NPG 3930; Robert Boyle after Johann Kerseboom

Robert Boyle was an Irish alchemist who experimented with many metals (gold, lead, and mecury) as well as gases (Boyle’s Law states that as the pressure of a gas will increase as its volume decreases).

His work on colour, pre-dates Isaac Newton’s and he seems to be one of the first colour theorists to differentiate between additive colour (light) and subtractive colour (pigments). This is of interest to me because the issue I am investigating in Digital Textile Printing is conversion of an image in an additive colour space (the CAD file represented by light mixing on the computer screen) into a subtractive colour space (the printed image comprised of a matrix created from CMYK dyes / inks by the inkjet printer).

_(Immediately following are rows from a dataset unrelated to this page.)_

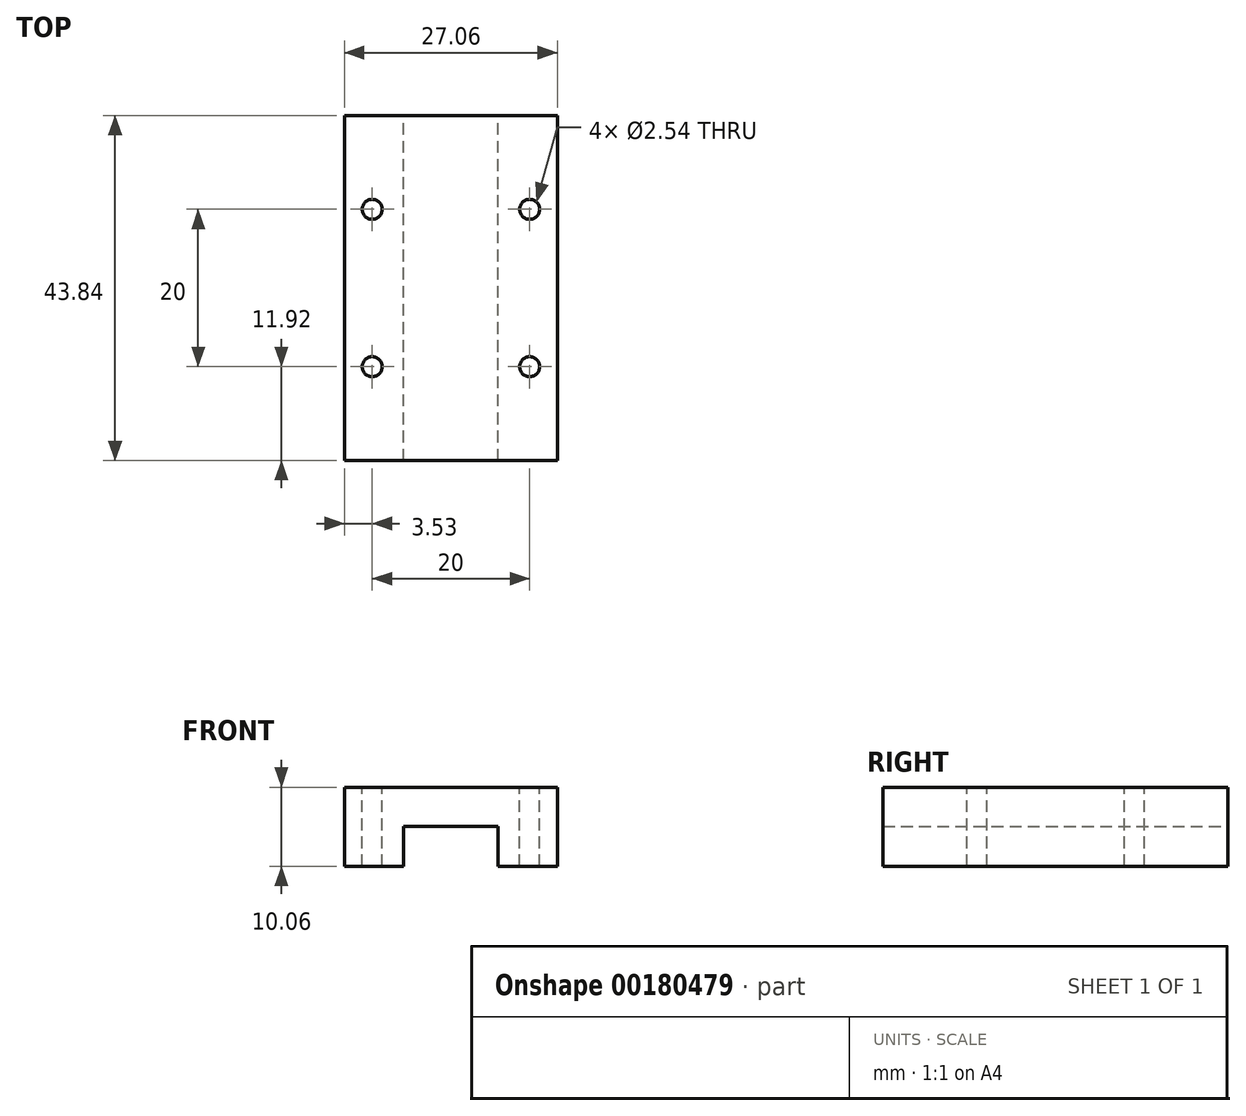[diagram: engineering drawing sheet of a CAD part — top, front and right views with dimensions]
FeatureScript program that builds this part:
annotation { "Feature Type Name" : "Feature", "Feature Type Description" : "" }
export const myFeature = defineFeature(function(context is Context, id is Id, definition is map)
    precondition{}
    {
        {
            var Q0;
            Q0=qCreatedBy(makeId("Front.planeOp"),FACE);
            var sketch = newSketch(context, id + "F0", { "sketchPlane" : qUnion([Q0])});
            skLineSegment(sketch, "E0", {"start": v(6.02, 0) * mm, "end": v(6.02, 5.08) * mm});
            skLineSegment(sketch, "E1", {"start": v(6.02, 0) * mm, "end": v(13.53, 0) * mm});
            skLineSegment(sketch, "E2", {"start": v(13.53, 0) * mm, "end": v(13.53, 10.06) * mm});
            skLineSegment(sketch, "E3", {"start": v(13.53, 10.06) * mm, "end": v(0, 10.06) * mm});
            skLineSegment(sketch, "E4", {"start": v(6.02, 5.08) * mm, "end": v(0, 5.08) * mm});
            skLineSegment(sketch, "E5.MirrorCS", {"start": v(-6.02, 5.08) * mm, "end": v(0, 5.08) * mm});
            skLineSegment(sketch, "E6.MirrorCS", {"start": v(-13.53, 10.06) * mm, "end": v(0, 10.06) * mm});
            skLineSegment(sketch, "E7.MirrorCS", {"start": v(-6.02, 0) * mm, "end": v(-13.53, 0) * mm});
            skLineSegment(sketch, "E8.MirrorCS", {"start": v(-6.02, 0) * mm, "end": v(-6.02, 5.08) * mm});
            skLineSegment(sketch, "E9.MirrorCS", {"start": v(-13.53, 0) * mm, "end": v(-13.53, 10.06) * mm});
            skSolve(sketch);
        }
        {
            var Q0;
            Q0 = qSketchRegion(id + "F0", true);
            extrude(context, id + "F1", {"entities" : qUnion([Q0]), "depth" : 43.84 * mm});
        }
        {
            var Q0;
            Q0=makeQuery(id+"F1.opExtrude","SWEPT_FACE",FACE,{"disambiguationData":[OSD([sQuery(id+"F0.wireOp",EDGE,"E3"),sQuery(id+"F0.wireOp",EDGE,"E6.MirrorCS")])]});
            var sketch = newSketch(context, id + "F2", { "sketchPlane" : qUnion([Q0])});
            skCircle(sketch, "E10", {"center": v(10, -11.92) * mm, "radius": 1.27 * mm});
            skLineSegment(sketch, "E11", {"start": v(-13.53, -21.92) * mm, "end": v(13.53, -21.92) * mm, "construction": true});
            skCircle(sketch, "E12.MirrorC", {"center": v(10, -31.92) * mm, "radius": 1.27 * mm});
            skCircle(sketch, "E13.MirrorC", {"center": v(-10, -31.92) * mm, "radius": 1.27 * mm});
            skCircle(sketch, "E14.MirrorC", {"center": v(-10, -11.92) * mm, "radius": 1.27 * mm});
            skSolve(sketch);
        }
        {
            var Q0;
            Q0 = qSketchRegion(id + "F2", true);
            extrude(context, id + "F3", {"entities" : qUnion([Q0]), "operationType" : NewBodyOperationType.REMOVE, "endBound" : BoundingType.UP_TO_NEXT, "oppositeDirection" : true, "depth" : 25.4 * mm});
        }
    });
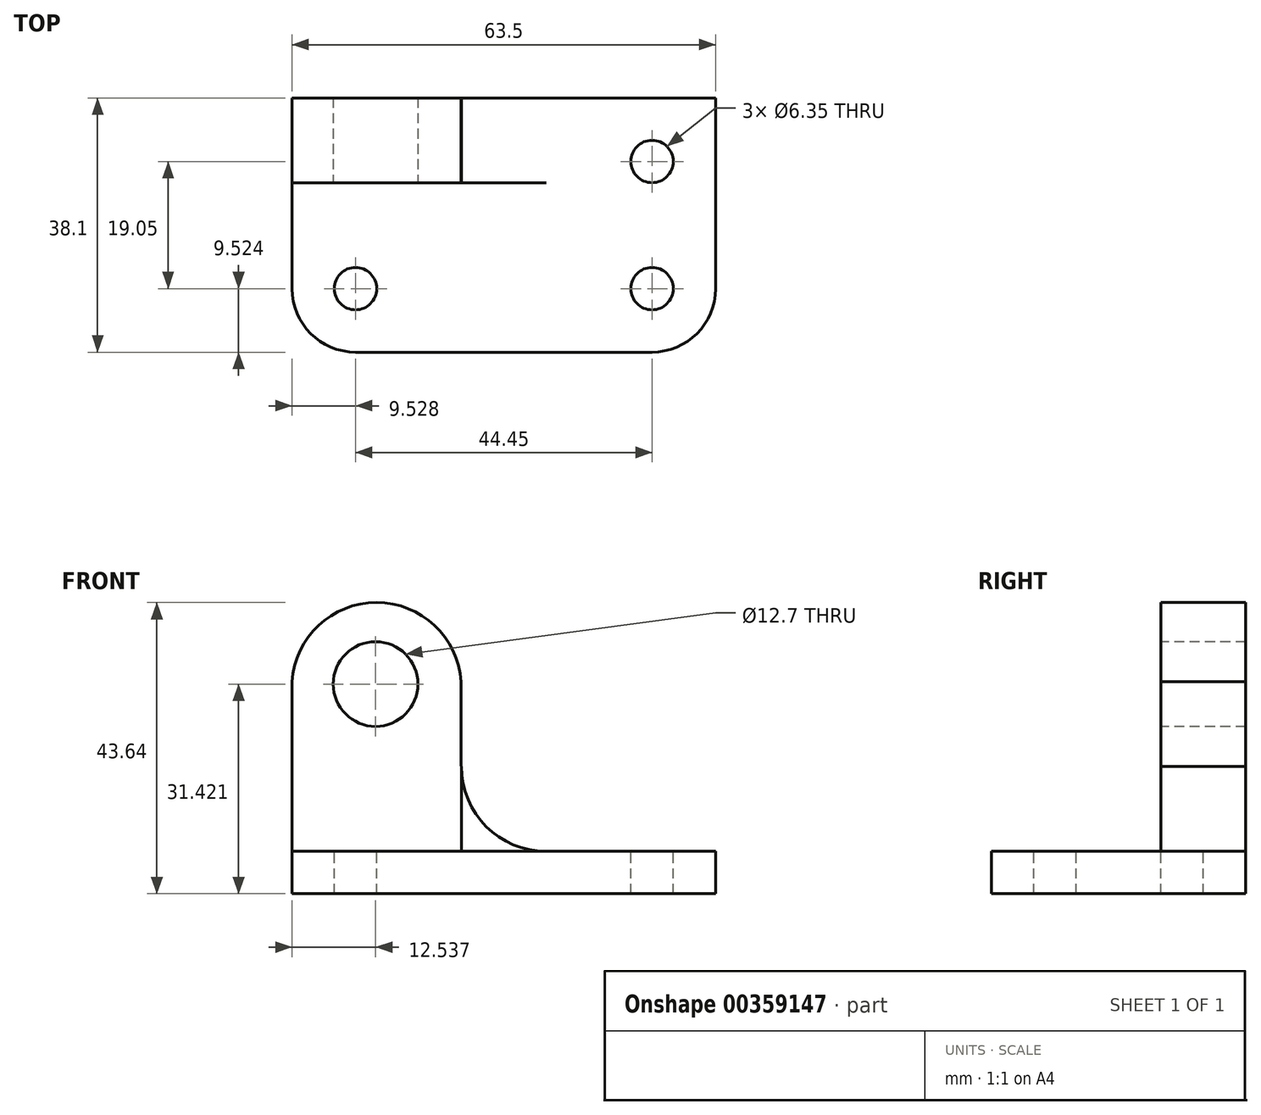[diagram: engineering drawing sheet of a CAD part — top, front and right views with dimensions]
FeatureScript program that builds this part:
annotation { "Feature Type Name" : "Feature", "Feature Type Description" : "" }
export const myFeature = defineFeature(function(context is Context, id is Id, definition is map)
    precondition{}
    {
        {
            var Q0;
            Q0=qCreatedBy(makeId("Top.planeOp"),FACE);
            var sketch = newSketch(context, id + "F0", { "sketchPlane" : qUnion([Q0])});
            skLineSegment(sketch, "E0", {"start": v(-40.1, 20.93) * mm, "end": v(23.4, 20.93) * mm});
            skLineSegment(sketch, "E1", {"start": v(23.4, 20.93) * mm, "end": v(23.4, -17.17) * mm});
            skLineSegment(sketch, "E2", {"start": v(23.4, -17.17) * mm, "end": v(-40.1, -17.17) * mm});
            skLineSegment(sketch, "E3", {"start": v(-40.1, -17.17) * mm, "end": v(-40.1, 20.93) * mm});
            skSolve(sketch);
        }
        {
            var Q0;
            Q0 = qSketchRegion(id + "F0", true);
            extrude(context, id + "F1", {"entities" : qUnion([Q0]), "depth" : 6.35 * mm});
        }
        {
            var Q0;
            Q0=makeQuery(id+"F1.opExtrude","CAP_FACE",FACE,{"disambiguationData":[OSD([sQuery(id+"F0.wireOp",EDGE,"E0"),sQuery(id+"F0.wireOp",EDGE,"E1"),sQuery(id+"F0.wireOp",EDGE,"E2"),sQuery(id+"F0.wireOp",EDGE,"E3")])],"isStart":false});
            var sketch = newSketch(context, id + "F2", { "sketchPlane" : qUnion([Q0])});
            skCircle(sketch, "E4", {"center": v(-30.58, -7.65) * mm, "radius": 3.18 * mm});
            skCircle(sketch, "E5", {"center": v(13.87, -7.65) * mm, "radius": 3.18 * mm});
            skCircle(sketch, "E6", {"center": v(13.87, 11.4) * mm, "radius": 3.18 * mm});
            skArc(sketch, "E7", {"start": v(-40.1, -7.65) * mm, "mid": v(-37.31, -14.38) * mm, "end": v(-30.58, -17.17) * mm});
            skArc(sketch, "E8", {"start": v(13.87, -17.17) * mm, "mid": v(20.6, -14.38) * mm, "end": v(23.4, -7.65) * mm});
            skSolve(sketch);
        }
        {
            var Q0;
            Q0 = qSketchRegion(id + "F2", true);
            var Q1;
            {var subQ0=sQuery(id+"F2.wireOp",EDGE,"E7");Q1=makeQuery(id+"F2.imprint","IMPRINT",FACE,{"disambiguationData":[TD([[makeQuery(id+"F2.imprint","IMPRINT",EDGE,{"derivedFrom":subQ0}),-1.0]])]});}
            var Q2;
            {var subQ0=sQuery(id+"F2.wireOp",EDGE,"E8");Q2=makeQuery(id+"F2.imprint","IMPRINT",FACE,{"disambiguationData":[TD([[makeQuery(id+"F2.imprint","IMPRINT",EDGE,{"derivedFrom":subQ0}),-1.0]])]});}
            extrude(context, id + "F3", {"entities" : qUnion([Q0, Q1, Q2]), "operationType" : NewBodyOperationType.REMOVE, "oppositeDirection" : true, "depth" : 6.35 * mm});
        }
        {
            var Q0;
            Q0=makeQuery(id+"F1.opExtrude","CAP_FACE",FACE,{"disambiguationData":[OSD([sQuery(id+"F0.wireOp",EDGE,"E0"),sQuery(id+"F0.wireOp",EDGE,"E1"),sQuery(id+"F0.wireOp",EDGE,"E2"),sQuery(id+"F0.wireOp",EDGE,"E3")])],"isStart":false});
            var sketch = newSketch(context, id + "F4", { "sketchPlane" : qUnion([Q0])});
            skLineSegment(sketch, "E9.bottom", {"start": v(-40.1, 20.93) * mm, "end": v(-2, 20.93) * mm});
            skLineSegment(sketch, "E9.top", {"start": v(-40.1, 8.23) * mm, "end": v(-2, 8.23) * mm});
            skLineSegment(sketch, "E9.left", {"start": v(-40.1, 20.93) * mm, "end": v(-40.1, 8.23) * mm});
            skLineSegment(sketch, "E9.right", {"start": v(-2, 20.93) * mm, "end": v(-2, 8.23) * mm});
            skSolve(sketch);
        }
        {
            var Q0;
            Q0 = qSketchRegion(id + "F4", true);
            extrude(context, id + "F5", {"entities" : qUnion([Q0]), "operationType" : NewBodyOperationType.ADD, "depth" : 38.1 * mm});
        }
        {
            var Q0;
            Q0=makeQuery(id+"F5.opExtrude","SWEPT_FACE",FACE,{"disambiguationData":[OSD([sQuery(id+"F4.wireOp",EDGE,"E9.top")])]});
            var sketch = newSketch(context, id + "F6", { "sketchPlane" : qUnion([Q0])});
            skLineSegment(sketch, "E10", {"start": v(-14.7, 19.05) * mm, "end": v(-14.7, 6.35) * mm});
            skArc(sketch, "E11", {"start": v(-14.7, 19.05) * mm, "mid": v(-10.99, 10.07) * mm, "end": v(-2, 6.35) * mm});
            skLineSegment(sketch, "E12", {"start": v(-40.1, 31.75) * mm, "end": v(-2, 31.75) * mm});
            skCircle(sketch, "E13", {"center": v(-27.57, 31.42) * mm, "radius": 6.35 * mm});
            skLineSegment(sketch, "E14", {"start": v(-14.78, 44.45) * mm, "end": v(-14.7, 6.35) * mm});
            skArc(sketch, "E15", {"start": v(-14.76, 31.75) * mm, "mid": v(-27.43, 43.64) * mm, "end": v(-40.1, 31.75) * mm});
            skSolve(sketch);
        }
        {
            var Q0;
            {var subQ0=sQuery(id+"F6.wireOp",EDGE,"E13");var subQ1=sQuery(id+"F6.wireOp",EDGE,"E12");var subQ2=makeQuery(id+"F6.imprint","INTERSECT",VERTEX,{"disambiguationData":[OD(0.0)],"derivedFrom":[subQ1,subQ0]});Q0=makeQuery(id+"F6.imprint","IMPRINT",FACE,{"disambiguationData":[TD([[makeQuery(id+"F6.imprint","IMPRINT",EDGE,{"disambiguationData":[TD([[subQ2,-1.0]])],"derivedFrom":subQ1}),1.0]])]});}
            var Q1;
            {var subQ0=sQuery(id+"F6.wireOp",EDGE,"E13");var subQ1=sQuery(id+"F6.wireOp",EDGE,"E12");var subQ2=makeQuery(id+"F6.imprint","INTERSECT",VERTEX,{"disambiguationData":[OD(0.0)],"derivedFrom":[subQ1,subQ0]});Q1=makeQuery(id+"F6.imprint","IMPRINT",FACE,{"disambiguationData":[TD([[makeQuery(id+"F6.imprint","IMPRINT",EDGE,{"disambiguationData":[TD([[subQ2,-1.0]])],"derivedFrom":subQ1}),-1.0]])]});}
            var Q2;
            {var subQ1=sQuery(id+"F6.wireOp",EDGE,"E10");Q2=makeQuery(id+"F6.imprint","IMPRINT",FACE,{"disambiguationData":[TD([[makeQuery(id+"F6.imprint","IMPRINT",EDGE,{"derivedFrom":subQ1}),-1.0]])]});}
            var Q3;
            {var subQ1=sQuery(id+"F4.wireOp",EDGE,"E9.top");var subQ4=sQuery(id+"F6.wireOp",EDGE,"E14");var subQ6=makeQuery(id+"F5.opExtrude","CAP_EDGE",EDGE,{"disambiguationData":[OSD([subQ1])],"isStart":false});var subQ7=makeQuery(id+"F6.imprint","INTERSECT",VERTEX,{"derivedFrom":[subQ6,subQ4]});Q3=makeQuery(id+"F6.imprint","IMPRINT",FACE,{"disambiguationData":[TD([[makeQuery(id+"F6.imprint","IMPRINT",EDGE,{"disambiguationData":[TD([[subQ7,-1.0]])],"derivedFrom":subQ4}),1.0]])]});}
            var Q4;
            {var subQ4=sQuery(id+"F6.wireOp",EDGE,"E15");Q4=makeQuery(id+"F6.imprint","IMPRINT",FACE,{"disambiguationData":[TD([[makeQuery(id+"F6.imprint","IMPRINT",EDGE,{"derivedFrom":subQ4}),-1.0]])]});}
            extrude(context, id + "F7", {"entities" : qUnion([Q0, Q1, Q2, Q3, Q4]), "operationType" : NewBodyOperationType.REMOVE, "oppositeDirection" : true, "depth" : 25.4 * mm});
        }
    });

Robert Boyle light experiment.jpg

In his publication Experiments and Considerations Touching Colours published in 1664, Boyle sets out his findings on the phenomena of colour including the differences he finds between the colours of objects (reflected light) and spectral colour. Like many theorists he writes about the colours in nature and the changes of colour in shadows and bright light.

His prism experiment, detailed above, was developed upon by Newton. Boyle establishes five colours from the refracted light; purple, blue (blew), green, yellow and red. Boyle also identified that all hues together created white.